Ledula service site goes mobile

Ledula, a free South African service site utilising Facebook’s platform to provide friends’ ratings of service providers, has been launched as an iPhone application.

Ledula reveals details on what providers have been used by a user’s friends as well as a star rating given to a service provider and comments made on the social network about the level of service received.

Speaking to HumanIPO, Atholl Tomlinson, co-founder and chief executive officer (CEO) of Ledula, said the iPhone application was launched because of the increase in smartphone penetration since Ledula was founded last year.

Ledula helps its users find service providers such as plumbers and painters.

“We do this by giving an address book, which is pre-populated with the service providers that their Facebook friend friends have rated,” said Tomlinson. “We believe the best way to find a service provider is to use one that your friends recommend and we use technology to facilitate this process.

“Ledula helps small businesses to scale their word of mouth marketing efforts by getting their existing customers to rate their service and then make the rating available to their Facebook friends.
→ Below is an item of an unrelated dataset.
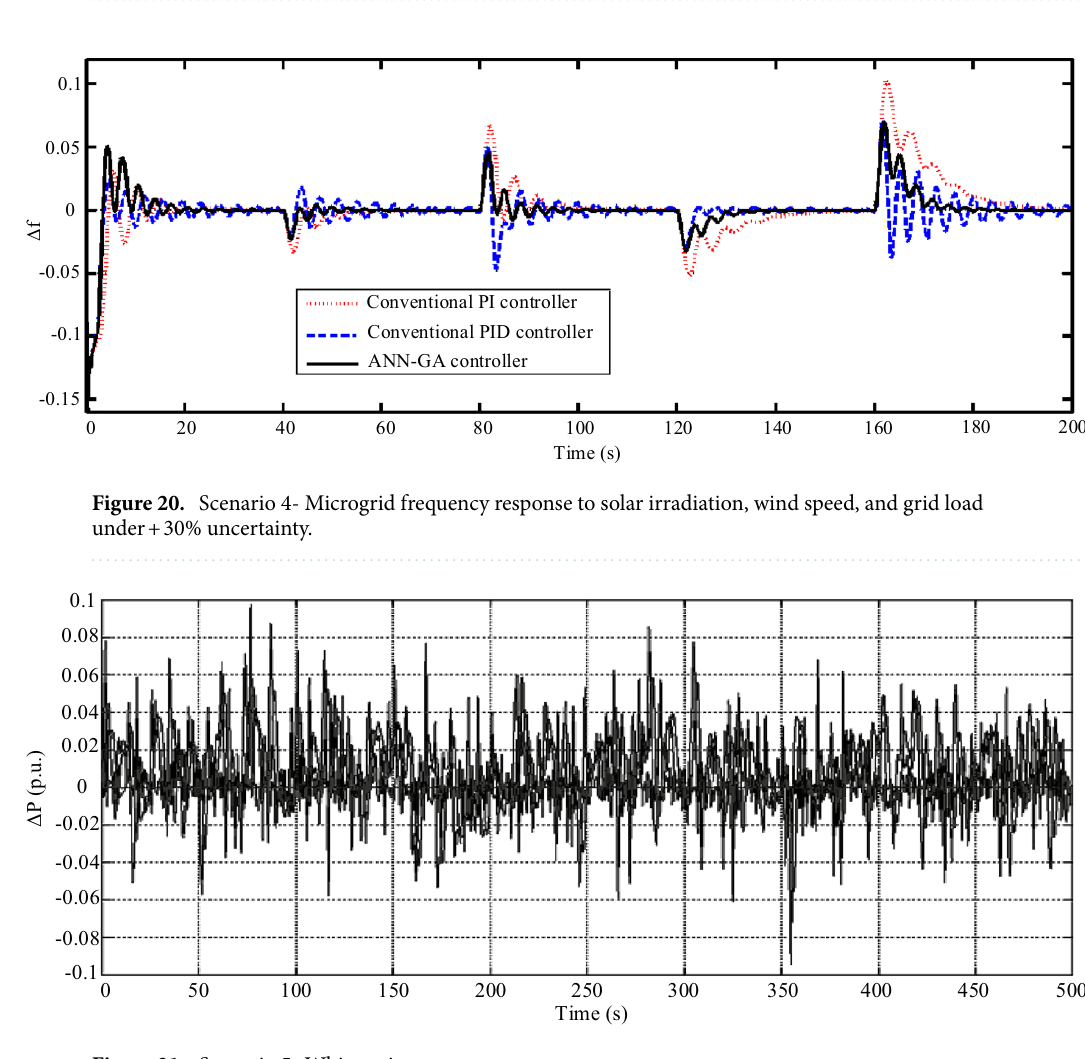
Figure 21. Scenario 5- White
They can start with a free profile but can get an enhanced listing for ZAR249 (US$25.15) per month subscription.”

He said if he and his team were to start over, they would have opted for mobile first because most of Ledula’s users have a smartphone or tablet.

Tomlinson believes mobile penetration in South Africa is “excellent,” though smartphone penetration in the country has “a long way to go.”

The Ledula mobile application also allows a user to call a service provider directly from the application with a single click.

Regarding other mobile platforms, Tomlinson said: “The Android app is in testing and should be released in the next few weeks. We haven’t decided about BlackBerry yet, but will look into it if we have enough demand. A large percentage of BlackBerry users also have an iPad or Android tablet, so they are covered already.”

Tomlinson said the challenges faced when setting up Ledula includes building consumer software. “You have about 30 seconds to engage the user, if the website isn’t completely intuitive, they are gone. They are never going to read a user manual. The back end of the site is much more complex than we originally expected [so as] to ensure… the front end is extremely simple for users.”

Because Ledula uses Facebook’s platform, it does not store user information such as login details, thus users need not fear their information being compromised or provided to a third party.

“Ledula is not just a business. We believe in small businesses as a critical way to address unemployment in South Africa. We want to do anything we can to support efficient and top-quality small and micro enterprises who have effective technical skills, but lack the business skills they need to be successful in their industries,” said Tomlinson.